Turning to their reasoning models, it’s also known and documented through SimpleQA and PersonQA that OpenAI o3 hallucinates more than o1, and o4-mini even more than o3. There’s an unmanaged issue where training on synthetic data improves benchmark results on STEM tasks but increases hallucination rates, especially troubling OpenAI models for some reason (my guess: they’re fine-tuned to take risks since it’s known to also increase likelihood of getting it right for hard tasks?)

Google has long known OpenAI struggles with hallucinations more than them according to an anonymous Googler that I saw commented on this. This has been verified by the aforementioned benchmarks. Anthropic also struggles less. But as far as I can tell, they’re all facing issues with synthetic data acting like a double edged sword.

So GPT-5 is going to be interesting. How well it exactly does will bear a lot of meaning for the kind of trouble OpenAI is in right now. Maybe OpenAI has found a novel approach in reducing hallucinations? I think that’s among their most crucial points right now.

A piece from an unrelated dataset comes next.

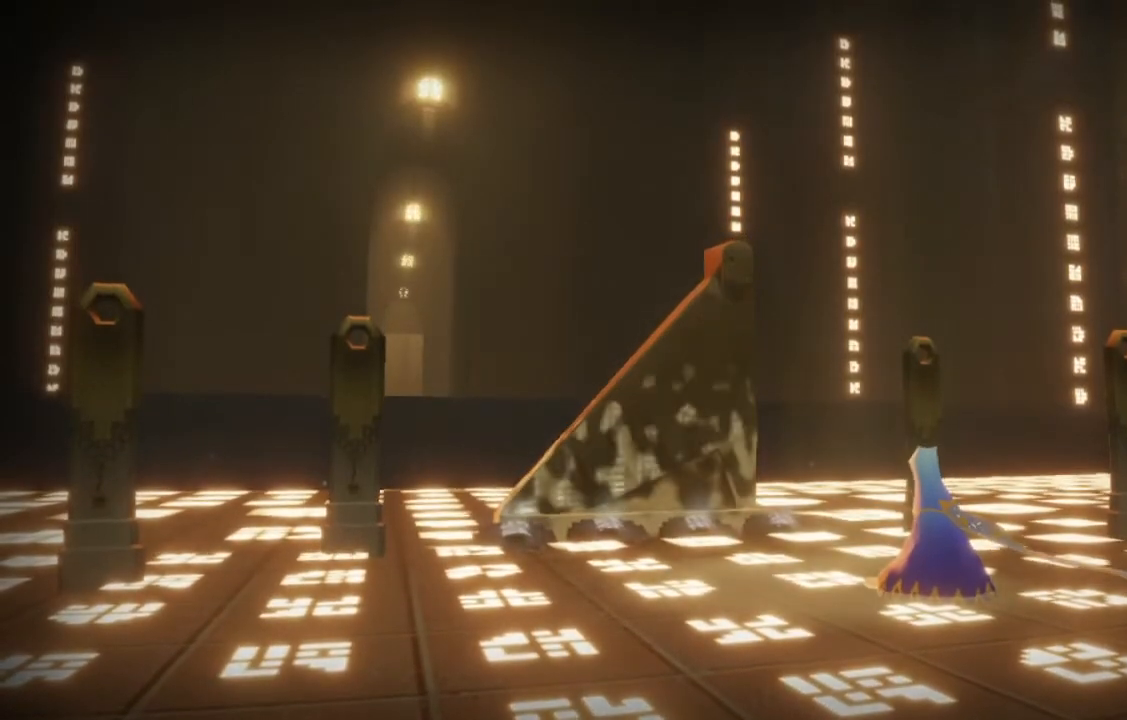
{"buttons": ["R1"], "left_stick": "up", "right_stick": "down-left", "events": []}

But other than this, no, I don’t expect a revolution, only an evolution. They might currently win benchmarks, but it will hardly be something that catapults them.

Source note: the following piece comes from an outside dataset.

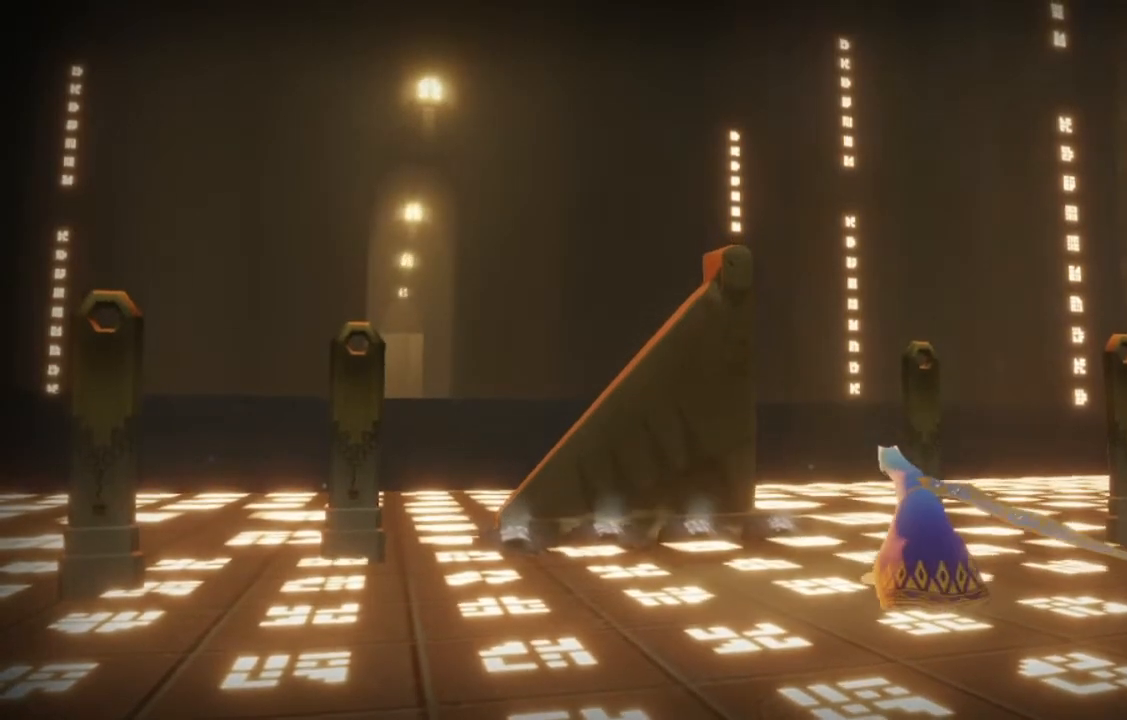
{"buttons": ["R1"], "left_stick": "up", "right_stick": "down-left", "events": []}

If GPT-5 underwhelms, it will bear a stronger signal than merely the one that GPT-5 underwhelms. Because then OpenAI has trouble with both non-reasoning and reasoning models, and we’re likely to be looking at the end of the road on the horizon for current GPT based LLM’s and one where the winner will probably ultimately be cheaper open weight models once they catch up.